### [What the exercise asks]
Would you transcribe the lines running from the one that holds "thumb tip: (110, 110)" to the last line of the records? Leave every picture out.

[Dataset records]
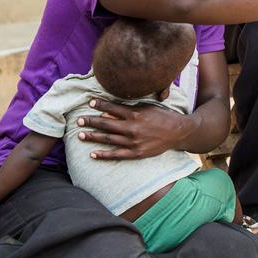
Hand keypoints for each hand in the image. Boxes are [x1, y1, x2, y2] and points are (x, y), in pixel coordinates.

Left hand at [77, 100, 192, 159]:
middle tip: (79, 120)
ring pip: (108, 139)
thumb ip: (129, 108)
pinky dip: (103, 154)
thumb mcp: (147, 107)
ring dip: (93, 136)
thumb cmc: (162, 116)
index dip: (100, 105)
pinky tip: (93, 154)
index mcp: (135, 114)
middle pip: (106, 124)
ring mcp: (133, 142)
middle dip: (91, 121)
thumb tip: (110, 110)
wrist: (178, 132)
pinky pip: (116, 154)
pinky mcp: (136, 153)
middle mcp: (132, 128)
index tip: (90, 102)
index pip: (112, 108)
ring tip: (81, 135)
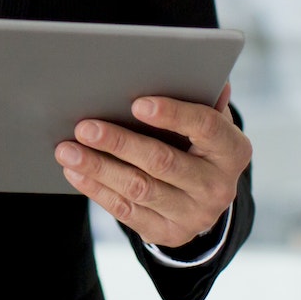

### [Written reply]
thumb tip: (110, 110)
wrist: (178, 132)
pinky pip: (116, 154)
pinky mcp: (136, 153)
middle mcp: (132, 128)
index tip: (90, 102)
index pip: (112, 108)
ring tip: (81, 135)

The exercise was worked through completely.